Several experts had been suggesting that Goyal’s exit was the key to Jet’s survival since any new investor, willing to come on board would want to take total control of the airline. In November 2018, when Tata’s offered to invest in Jet, the deal didn’t work out since they wanted full control, which would mean Goyal stepping down.  Something Goyal didn’t agree to.

However, given the immense financial pressure the company was under, Goyal agreed to step down from his position as banks took control of the airline.

What happens now

On March 25, the board of Jet approved a resolution plan put in place by the lenders under the guidelines of Reserve Bank of India’s ‘Revised Framework for Resolution of Stressed Assets’.

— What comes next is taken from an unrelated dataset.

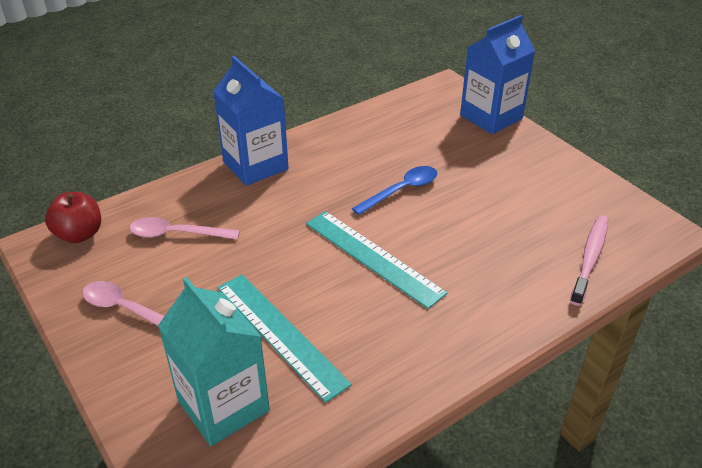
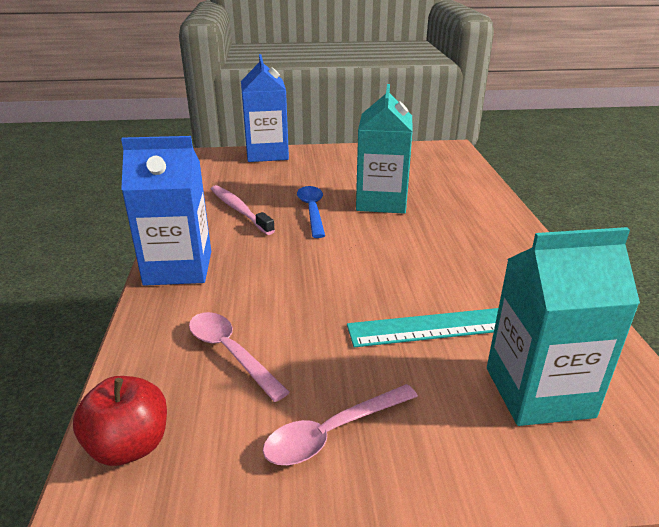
camera: 60 degrees left, 10 degrees down
(177, 234) = (230, 352): pink spoon -> pink spoon turned 105 degrees clockwise
(373, 257) = (385, 248): turquoise ruler -> none
(461, 225) = (381, 201): none -> turquoise carton
(590, 258) = (458, 174): pink toothbrush -> pink toothbrush (239, 210)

As part of the resolution plan, Naresh Goyal and his wife Anita Goyal stepped down from the board of the company. Naresh Goyal will also cease to be the chairman of the airline.

Lenders will now infuse funding support of Rs 1,500 crore by acquiring 51% stake in the company through the issuance of Rs 11.4 crore fresh shares. Goyal’s stake has now come down to 25%, while Etihad’s came down to 12%.

However, Etihad’s next move is yet to be known. It has not disclosed whether it wants to exit by selling its entire stake or if it wants to stay on board.

The lenders are also looking for a new investor – a process that they expect to complete in the June quarter. The bidding process is open and SBI chairman Rajnish Kumar told a TV channel that the new owner could be a financial investor or an airline – including Naresh Goyal himself or Etihad. Nobody is barred from bidding or taking over the airline as per the rule.

Are things finally looking up for Jet?

With Jet grounding over 40 aircraft due to non-payment of dues, SpiceJet grounding aircraft due to the Boeing 737 Max ban, travellers have been facing the brunt with airfares shooting up and flights frequently getting cancelled or delayed.

But the current management of Jet has reportedly assured the Civil Aviation Ministry that it would re-induct 40 flights into its fleet by the end of April and that it would not ground any more aircraft.

A total of 75 aircraft are envisaged by April-end, which is around 80% of the Jet's total aircraft previously.

This would mean that there will be more aircraft available, possibly ending the phase of sky-high airfares and unreliable flight schedules.